Regarding complaints handling, we found that the board delayed in acknowledging Ms C's complaint. We also found that they failed to communicate appropriately with Ms C both during and at the conclusion of their investigation. We upheld this aspect of Ms C's complaint.

Recommendations

What we asked the organisation to do in this case:

  • Apologise to Ms C for the failure to appropriately monitor child A; for the issue identified with record-keeping and GP communication; and for their communication with Ms C in relation to her complaint.
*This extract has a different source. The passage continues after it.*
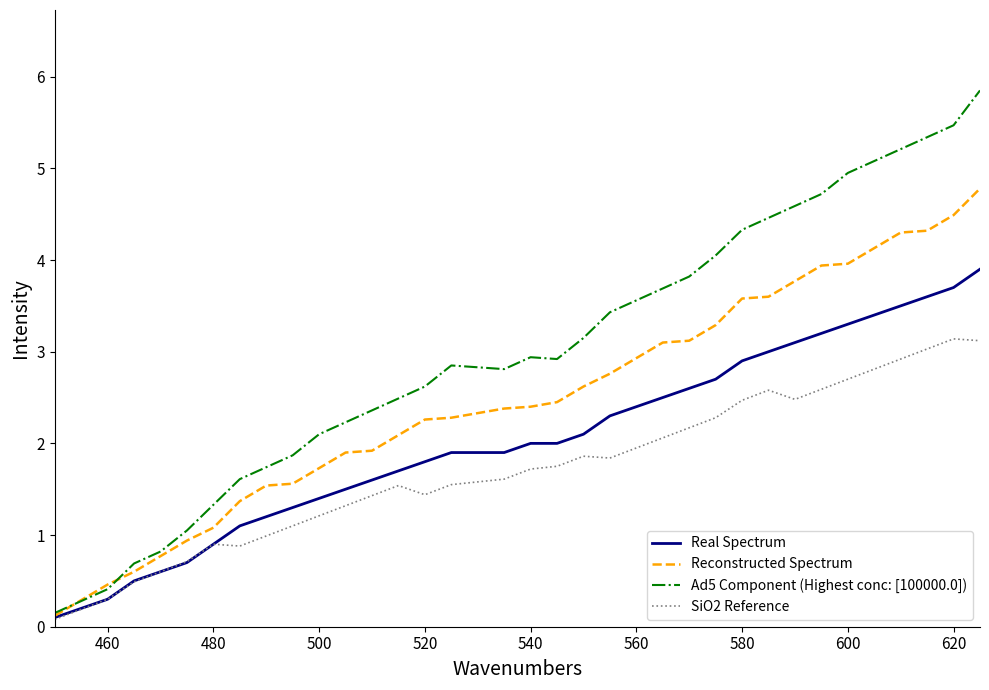

What is the highest value of the Reconstructed Spectrum series?

4.8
The apology should meet the standards set out in the SPSO guidelines on apology available at www.spso.org.uk/leaflets-and-guidance.

What we said should change to put things right in future:

  • The results of blood tests carried out to monitor phenytoin levels should be clinically reviewed and actioned appropriately.
  • Clinical appointments should be recorded appropriately and actions should be shared with primary care/patients in a timely manner.

In relation to complaints handling, we recommended:

  • Updates should be provided to complainants when the twenty working day timescale will not be met; and follow-up correspondence should be responded to appropriately.

We have asked the organisation to provide us with evidence that they have implemented the recommendations we have made on this case by the deadline we set.